• GIVEN PASSAGE:
[Start of section]

A week later, Lupita and dozens of other workers were paid thousands of dollars that had been unfairly withheld by Alcoa.
A Permanent Dialogue
AFSC’s Mexico-U.S. Border Program promotes corporate social responsibility through engaging in permanent and constructive dialogues with U.S. corporations operating manufacturing facilities in Mexico. AFSC efforts have focused on those companies where it has contacts among workers through its strategic partnership with the CFO, which focuses on worker education and organizing among maquiladora workers.
Through this partnership, AFSC can present direct testimony of labor rights violations or abuses taking place on the shop floor of those companies. In addition, AFSC has used its shareholder status in certain companies, including Alcoa, to gain greater leverage. This dual approach allows the Service Committee to bring forward specific examples in its discussions with corporate management, specifics that are of great value to company officials who otherwise would be ignorant of the details of labor violations in their facilities.
A key element of AFSC’s approach has been to support maquiladora workers to speak for themselves in shareholder meetings. To foster that kind of empowerment, AFSC provides tactical advice, updated information on corporate operations, and translation of important documents, as well as workshop presentations on a regular basis.

[End of section]

(Stored items)

[Start of section]

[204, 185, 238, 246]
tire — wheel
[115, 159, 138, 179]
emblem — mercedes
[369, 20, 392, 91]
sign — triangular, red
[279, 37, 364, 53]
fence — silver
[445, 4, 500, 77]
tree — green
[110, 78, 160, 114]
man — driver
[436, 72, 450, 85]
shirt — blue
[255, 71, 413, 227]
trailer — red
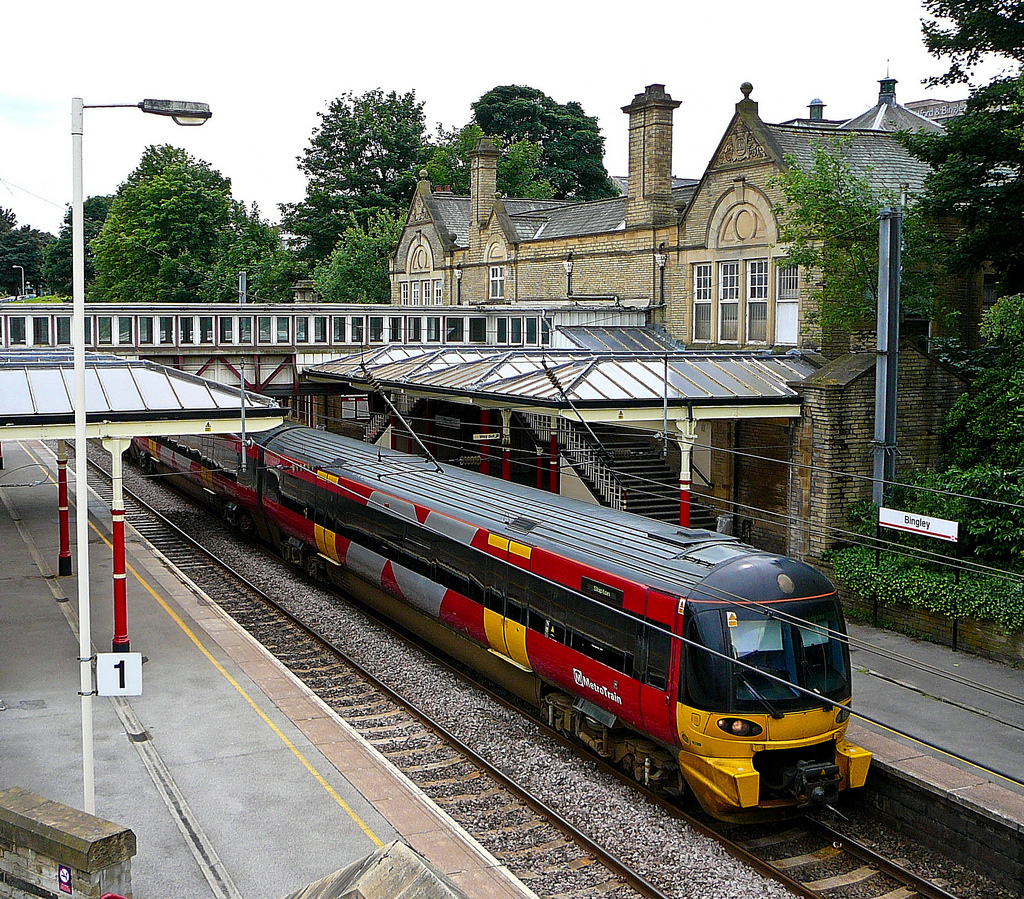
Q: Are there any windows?
A: Yes, there is a window.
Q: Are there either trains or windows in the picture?
A: Yes, there is a window.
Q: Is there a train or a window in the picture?
A: Yes, there is a window.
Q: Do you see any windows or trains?
A: Yes, there is a window.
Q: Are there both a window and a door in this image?
A: Yes, there are both a window and a door.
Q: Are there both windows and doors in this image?
A: Yes, there are both a window and a door.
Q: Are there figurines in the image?
A: No, there are no figurines.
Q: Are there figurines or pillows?
A: No, there are no figurines or pillows.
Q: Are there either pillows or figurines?
A: No, there are no figurines or pillows.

[End of section]

• WORK INSTRUCTIONS:
[A] Decide whether each statement agrees with the AFSC passage, answering yes or no and quoting the deciding words: (i) AFSC has used its shareholder status in Alcoa. (ii) The CFO focuses on worker education and organizing among maquiladora workers. (iii) AFSC gives workshop presentations only once.
[B] Turn the paragraph of the AFSC passage that begins "Through this partnership" into a short list that keeps its main facts.
[C] Go on with the AFSC passage, starting after its last sentence.
The lines have no connection to the AFSC passage.

• SOLVED TASKS:
[A]
(i) Yes: "AFSC has used its shareholder status in certain companies, including Alcoa, to gain greater leverage."
(ii) Yes: "the CFO, which focuses on worker education and organizing among maquiladora workers."
(iii) No: "as well as workshop presentations on a regular basis."

[B]
- Through the partnership, AFSC can present direct testimony of labor rights violations or abuses on the shop floor of those companies.
- AFSC has used its shareholder status in certain companies, including Alcoa, to gain greater leverage.
- This dual approach lets the Service Committee bring specific examples into its discussions with corporate management.
- These specifics are of great value to company officials who would otherwise not know the details of labor violations in their facilities.

[C]
For more than a decade, AFSC has worked together with the CFO and the Interfaith Center on Corporate Responsibility (ICCR) to develop an approach that has proven successful in holding some corporations accountable to their host communities in Mexico. In general, maquiladora workers do not believe voluntary codes of conduct are the solution to improving workplace conditions, seeing them rather as complementary to enforcement of national labor laws.
Building credibility in these dialogues has been a long and arduous process, which has earned the trust of stakeholders who often hold sharply polarized views. The AFSC-CFO-ICCR partnership, and the integrated approach it has developed, has made it possible to obtain real-time information about conditions in specific plants, offering a reality check to corporate officers in the United States and monitoring the implementation of their promises.
Thousands of workers’ families have seen concrete economic benefits as a result of the CFO and AFSC’s joint efforts, combining grassroots organizing with advocacy in meetings with company’s executives and shareholders.